Philips has offered a display that bypassing the glasses altogether. Its 3-D television plays specially created videos that contain two frames for each scene, one with color information, and the other with grayscale depth information. Lenses on the screen itself project these slightly different images to the left and right eyes, creating the illusion of depth.

"3-D has picked up steam, in large part driven by the amount of movie-theater content out there," says Mark Hartney, managing director of the 3D@home consortium, an organization created in 2008 to speed up adoption of the technology. Hannah Montana and Journey to the Center of the Earth were both released in 3-D in 2008, and Hollywood is responding with more: three times as many 3-D movies are planned for 2009 than showed in 2008.

The movie industry has already tackled some of the biggest production and postproduction challenges by building effective 3-D camera rigs and software for cleaning up the artifacts that arise when a movie is shot with two separate cameras. (See "Making a Modern 3-D Movie.") People are becoming more accustomed to seeing movies in 3-D, Hartney says. "Now the question is, how do we translate that into home?"

One way may be to simply broaden the variety of 3-D content available. Yesterday at CES, Sony and production company 3ality presented a 3-D version of the FedEx BCS Championship game between the University of Florida and the University of Oklahoma at a Las Vegas theater. The game was also broadcast live in 3-D to more than 80 theaters around the country.

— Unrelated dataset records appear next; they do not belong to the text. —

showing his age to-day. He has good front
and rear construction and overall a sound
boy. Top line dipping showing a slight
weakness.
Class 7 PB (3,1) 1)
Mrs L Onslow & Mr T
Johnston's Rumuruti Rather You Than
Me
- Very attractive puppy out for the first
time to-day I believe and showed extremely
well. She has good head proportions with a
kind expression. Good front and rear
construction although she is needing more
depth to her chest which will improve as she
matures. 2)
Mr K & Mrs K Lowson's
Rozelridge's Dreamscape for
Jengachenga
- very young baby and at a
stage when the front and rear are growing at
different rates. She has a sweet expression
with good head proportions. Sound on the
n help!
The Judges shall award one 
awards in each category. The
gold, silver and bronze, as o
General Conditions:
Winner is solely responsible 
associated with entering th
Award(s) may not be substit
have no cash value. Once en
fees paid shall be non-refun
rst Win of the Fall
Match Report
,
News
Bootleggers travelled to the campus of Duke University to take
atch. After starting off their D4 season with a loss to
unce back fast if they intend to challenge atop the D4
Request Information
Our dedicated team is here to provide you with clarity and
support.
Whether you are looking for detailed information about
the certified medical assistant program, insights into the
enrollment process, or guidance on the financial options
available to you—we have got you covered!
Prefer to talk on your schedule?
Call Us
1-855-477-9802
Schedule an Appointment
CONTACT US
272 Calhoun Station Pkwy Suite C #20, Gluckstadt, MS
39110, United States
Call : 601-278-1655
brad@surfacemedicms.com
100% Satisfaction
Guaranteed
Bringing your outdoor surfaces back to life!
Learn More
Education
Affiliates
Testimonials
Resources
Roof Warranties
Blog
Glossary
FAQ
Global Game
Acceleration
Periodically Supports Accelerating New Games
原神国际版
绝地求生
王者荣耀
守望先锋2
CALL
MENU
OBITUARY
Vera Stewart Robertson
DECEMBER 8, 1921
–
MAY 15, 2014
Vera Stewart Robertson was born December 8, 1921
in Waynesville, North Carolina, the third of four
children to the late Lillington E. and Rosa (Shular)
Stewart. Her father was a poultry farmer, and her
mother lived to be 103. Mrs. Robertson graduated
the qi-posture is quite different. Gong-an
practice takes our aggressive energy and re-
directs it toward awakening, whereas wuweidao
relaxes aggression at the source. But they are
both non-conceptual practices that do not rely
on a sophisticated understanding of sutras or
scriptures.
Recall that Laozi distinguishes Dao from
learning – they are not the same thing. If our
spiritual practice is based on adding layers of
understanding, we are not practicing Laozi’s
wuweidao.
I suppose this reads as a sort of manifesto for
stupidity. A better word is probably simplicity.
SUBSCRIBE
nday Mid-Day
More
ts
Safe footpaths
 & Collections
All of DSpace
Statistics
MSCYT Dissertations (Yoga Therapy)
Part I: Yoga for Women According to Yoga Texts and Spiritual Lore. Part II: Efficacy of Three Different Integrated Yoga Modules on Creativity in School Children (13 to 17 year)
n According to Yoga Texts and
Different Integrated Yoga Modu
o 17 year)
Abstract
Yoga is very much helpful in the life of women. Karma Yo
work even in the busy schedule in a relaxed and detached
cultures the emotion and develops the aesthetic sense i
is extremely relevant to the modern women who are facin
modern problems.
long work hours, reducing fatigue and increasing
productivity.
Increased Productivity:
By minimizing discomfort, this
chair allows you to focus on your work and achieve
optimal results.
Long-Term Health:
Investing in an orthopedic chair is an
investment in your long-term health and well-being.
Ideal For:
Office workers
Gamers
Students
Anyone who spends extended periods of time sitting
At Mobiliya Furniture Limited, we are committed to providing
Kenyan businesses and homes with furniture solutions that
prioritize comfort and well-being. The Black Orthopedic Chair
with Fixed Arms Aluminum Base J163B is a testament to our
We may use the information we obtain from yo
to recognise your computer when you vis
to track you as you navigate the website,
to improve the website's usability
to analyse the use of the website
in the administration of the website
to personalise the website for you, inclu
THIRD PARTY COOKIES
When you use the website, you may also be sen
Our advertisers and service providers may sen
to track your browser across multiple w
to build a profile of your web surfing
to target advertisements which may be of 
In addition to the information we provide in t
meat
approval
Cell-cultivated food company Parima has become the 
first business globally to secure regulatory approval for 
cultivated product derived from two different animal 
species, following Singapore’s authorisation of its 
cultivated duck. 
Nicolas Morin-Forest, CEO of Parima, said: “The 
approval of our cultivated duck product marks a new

But in-home 3-D also faces a significant technical challenge: twice as much information is needed (one video image for each eye), so footage has to be compressed before broadcast. This means developing standards to ensure a uniform viewing experience across types of displays. "There are a handful of companies working on [compression] formats," says Hartney, including Sensio and TDV. "They're trying to be compatible with existing televisions . . . to convert 2-D to 3-D for broadcast."

Chris Chinook, president of Insight Media, a display consultancy, predicts that 3-D in-the-home technology will gain traction in 2009, but won't break out into the mainstream for another couple of years. "A lot of it's evolutionary and stuff we've been expecting," Chinook says of CES. "But seeing stuff supported and demoed by major companies is a milestone." In 2009, 3-D momentum will build, he adds. "But most of the stuff at the show is going to be demos of products that will hit the market in late 2009 or in 2010."